L’Autorité de la Concurrence demande au groupe Canal+ de mettre à disposition ses chaînes dans des conditions tarifaires qui seront transparentes, objectives, et non discriminatoires et qui : 
 
– ne généreront aucun effet de ciseau tarifaire ; 
 
– se réfèreront aux conditions tarifaires consenties, antérieurement à la renotification de l’opération, par le pôle distribution du groupe Canal+au pôle édition du groupe pour la distribution des chaînes éditées par le Groupe au sein de l’offre CanalSat1 ainsi qu’aux conditions constatées sur le marché2. Les 
 
– seront susceptibles d’évoluer annuellement en fonction de l’évolution des coûts d’acquisition des programmes sur la base d’un rapport justificatif communiqué au mandataire. 
 
Eviter le naufrage qui a été celui de TPS Star
 
Lors de sa première décision, l’Autorité de la concurrence avait pris une décision identique pour la chaîne TPS Star, qui s’était donc retrouvée dans le bouquet des FAI. Une chaîne qui avait vite été laissée à l’abandon par Canal+ et dont les programmes s’était très fortement dégradés alors qu’elle était proposée à un tarif élevé (18,99 euros, par exemple, sur Freebox TV).

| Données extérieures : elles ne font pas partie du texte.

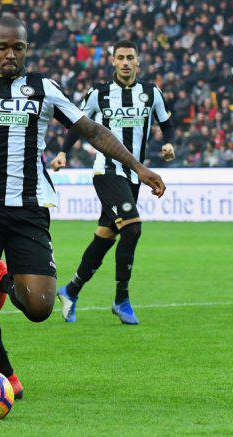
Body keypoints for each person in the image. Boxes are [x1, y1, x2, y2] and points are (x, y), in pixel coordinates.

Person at [0, 16, 165, 399]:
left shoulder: (44, 88)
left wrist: (138, 167)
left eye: (18, 47)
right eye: (2, 47)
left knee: (39, 307)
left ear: (26, 50)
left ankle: (3, 279)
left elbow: (93, 131)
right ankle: (6, 375)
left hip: (29, 209)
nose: (10, 54)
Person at [51, 40, 175, 325]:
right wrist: (62, 152)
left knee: (105, 237)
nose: (126, 62)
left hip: (135, 177)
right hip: (106, 171)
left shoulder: (151, 92)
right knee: (132, 229)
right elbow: (77, 123)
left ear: (138, 61)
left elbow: (166, 123)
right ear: (113, 62)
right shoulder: (100, 94)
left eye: (130, 57)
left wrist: (168, 145)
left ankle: (71, 290)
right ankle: (122, 298)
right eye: (120, 57)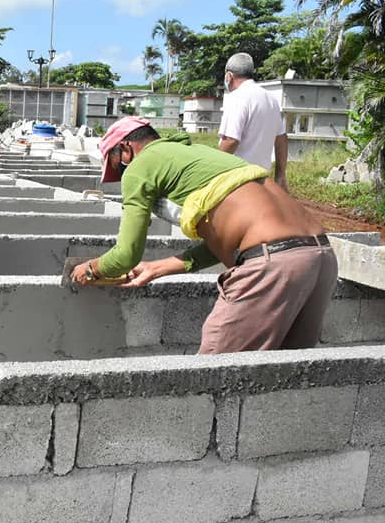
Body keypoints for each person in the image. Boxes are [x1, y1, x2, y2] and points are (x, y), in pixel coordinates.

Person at [71, 116, 337, 355]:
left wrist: (91, 269)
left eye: (116, 164)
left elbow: (126, 256)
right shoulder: (201, 155)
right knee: (285, 374)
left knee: (211, 375)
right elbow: (228, 241)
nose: (121, 174)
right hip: (319, 256)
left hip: (272, 264)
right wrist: (158, 267)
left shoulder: (141, 166)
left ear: (126, 148)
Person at [218, 52, 288, 189]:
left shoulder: (237, 97)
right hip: (262, 179)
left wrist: (213, 166)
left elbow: (231, 140)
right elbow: (281, 139)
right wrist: (280, 176)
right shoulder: (271, 99)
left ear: (229, 76)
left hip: (238, 179)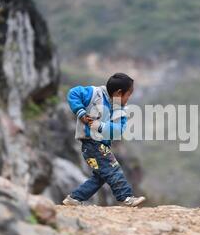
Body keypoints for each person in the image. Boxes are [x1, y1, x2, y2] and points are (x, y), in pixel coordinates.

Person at [62, 73, 146, 207]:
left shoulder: (120, 111)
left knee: (100, 177)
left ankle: (74, 198)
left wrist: (100, 126)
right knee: (113, 169)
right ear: (119, 93)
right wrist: (81, 112)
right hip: (91, 144)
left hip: (101, 145)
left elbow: (118, 130)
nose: (128, 99)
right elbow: (73, 93)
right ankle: (126, 197)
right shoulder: (94, 94)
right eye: (128, 95)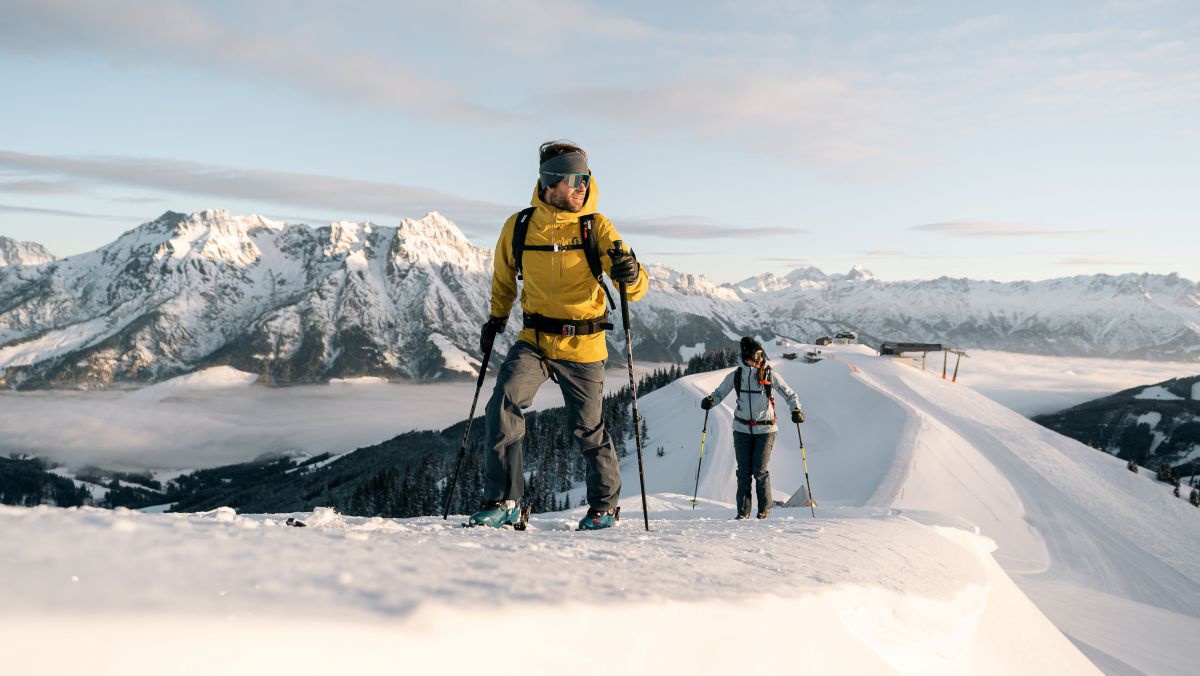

Canal+ a fini par mettre fin à la chaîne en début d’année.
 
Pour éviter que ce scénario ne se reproduise, l’Autorité de la Concurrence enjoint Canal+ à « maintenir le coût de grille des chaînes existantes [les chaînes cinéma sus citées] à un niveau au moins égal à celui de 2011. »
 
Une offre tarifaire devra être présentée d’ici trois mois
 
L’Autorité de la concurrence enjoint le Groupe Canal+, à mettre à disposition une offre de référence, à destination des opérateurs tiers, décrivant les conditions tarifaires et techniques de cette mise à disposition, dans un délai de trois mois. Cette offre sera proposée à tous les distributeurs qui souhaiteraient acquérir sur le marché de gros les chaînes dégroupées.
 
Le tarif auquel Canal+ pourrait proposer ces chaînes ne sera donc connu que dans 3 mois, mais à titre de comparaison, les 7 chaînes cinéma sont actuellement mises à disposition de Numéricâble pour un montant de 4,95 € HT par mois, par abonné existant. Il faut bien sûr rajouter à cela les taxes et la marge des opérateurs pour imaginer à quel tarif elles seront proposées aux abonnés par Free ou les autres FAI.
 
Rappelons toutefois que Canal+ a indiqué qu’il allait "sans attendre » demander la suspension et l’annulation des injonctions de l’Autorité de la Concurrence devant le Conseil d’Etat.